幸せのヒントがここに――仏典の中の女性たち(12)最終回 文・画 天野和公(みんなの寺副住職)

画・天野 和公

偉大な母――パジャーパティー

お釈迦さまには二人の母親がいます。一人は産みの母、マーヤー。もう一人はその妹で、産後7日で亡くなったマーヤーに代わり、育ての母となったパジャーパティーです。

この姉妹は、そろって国王スッドーダナの妃(きさき)でした。パジャーパティー自身もお釈迦さま生誕の数日後にナンダ王子という息子を産んだのですが、その子を女官に預けてお釈迦さま(シッダッタ王子)を養育しました。

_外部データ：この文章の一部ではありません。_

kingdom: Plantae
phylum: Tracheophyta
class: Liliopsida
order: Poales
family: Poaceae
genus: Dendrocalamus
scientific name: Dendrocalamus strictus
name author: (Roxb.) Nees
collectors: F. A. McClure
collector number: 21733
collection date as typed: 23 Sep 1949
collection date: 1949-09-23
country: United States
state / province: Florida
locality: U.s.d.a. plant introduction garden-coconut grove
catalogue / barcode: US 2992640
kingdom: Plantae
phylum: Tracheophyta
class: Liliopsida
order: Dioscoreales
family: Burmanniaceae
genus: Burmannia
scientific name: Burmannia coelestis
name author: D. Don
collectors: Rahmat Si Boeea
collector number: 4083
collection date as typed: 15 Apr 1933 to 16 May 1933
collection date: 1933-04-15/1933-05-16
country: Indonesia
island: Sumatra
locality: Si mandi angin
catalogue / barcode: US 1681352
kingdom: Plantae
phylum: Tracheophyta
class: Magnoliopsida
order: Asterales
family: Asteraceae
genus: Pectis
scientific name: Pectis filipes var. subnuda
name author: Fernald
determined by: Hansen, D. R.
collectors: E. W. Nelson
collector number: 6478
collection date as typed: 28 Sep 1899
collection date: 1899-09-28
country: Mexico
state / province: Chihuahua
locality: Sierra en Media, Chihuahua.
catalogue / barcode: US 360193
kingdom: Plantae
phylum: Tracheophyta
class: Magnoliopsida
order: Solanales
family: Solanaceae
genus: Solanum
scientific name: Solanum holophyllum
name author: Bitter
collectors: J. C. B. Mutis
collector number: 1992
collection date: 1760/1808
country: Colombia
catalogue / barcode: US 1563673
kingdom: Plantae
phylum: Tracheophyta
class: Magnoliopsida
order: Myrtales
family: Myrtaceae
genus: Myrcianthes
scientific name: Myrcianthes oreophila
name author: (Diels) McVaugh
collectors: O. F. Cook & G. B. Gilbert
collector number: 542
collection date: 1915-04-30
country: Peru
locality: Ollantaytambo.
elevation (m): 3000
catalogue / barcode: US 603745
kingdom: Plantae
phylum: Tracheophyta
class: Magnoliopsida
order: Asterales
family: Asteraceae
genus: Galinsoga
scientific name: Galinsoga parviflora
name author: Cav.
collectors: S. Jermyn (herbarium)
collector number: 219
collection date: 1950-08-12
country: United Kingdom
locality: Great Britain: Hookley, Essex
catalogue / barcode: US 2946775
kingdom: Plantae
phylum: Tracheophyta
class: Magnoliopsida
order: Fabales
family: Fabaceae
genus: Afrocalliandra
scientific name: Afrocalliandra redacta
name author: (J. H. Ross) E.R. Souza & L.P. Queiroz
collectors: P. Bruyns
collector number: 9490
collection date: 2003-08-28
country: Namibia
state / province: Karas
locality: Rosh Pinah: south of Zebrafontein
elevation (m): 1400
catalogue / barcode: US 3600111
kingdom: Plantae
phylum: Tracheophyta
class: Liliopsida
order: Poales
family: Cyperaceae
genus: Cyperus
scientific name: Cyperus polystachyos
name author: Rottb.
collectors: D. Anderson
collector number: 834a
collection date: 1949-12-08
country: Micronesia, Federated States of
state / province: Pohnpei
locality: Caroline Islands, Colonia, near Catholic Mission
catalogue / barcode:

お釈迦さまは深い愛情を一身に受け、立派な青年に成長します。正妻ヤソーダラーも長男ラーフラ王子を産み、城は沸き返るような喜びに包まれました。その喧騒(けんそう)も静まる夜半に、お釈迦さまは城と家族も捨てて出家します。

6年間の修行の末、ついに悟りを開いたお釈迦さまは、のちに故郷カピラヴァットゥへ帰り、自らが悟った真理を説きました。この時、ラーフラ王子やナンダ王子をはじめ、多くの釈迦族の子弟が一斉に出家しました。

父王の死後、再び故郷を訪れたお釈迦さまに、老いたパジャーパティーはこう訴えます。「私も出家したいのです。どうかお許し頂けませんか」。

お釈迦さまはこの願いを却下し、はるか東南の都市ヴェーサリーへと旅立ちました。その当時、僧侶は男性のみ。僧院には尼僧が住む場所も規律も定められていなかったのです。

パジャーパティーは驚くべき行動に出ました。釈迦族の女性500人を引き連れて、数百キロの道のりを徒歩で追ったのです。一団の中にはヤソーダラーもいました。彼女たちは自ら剃髪(ていはつ)し、黄色い衣をまとい、裸足で歩きました。宮殿から出ることもなかった彼女たちの柔らかな足は、見るも痛々しく血にまみれたことでしょう。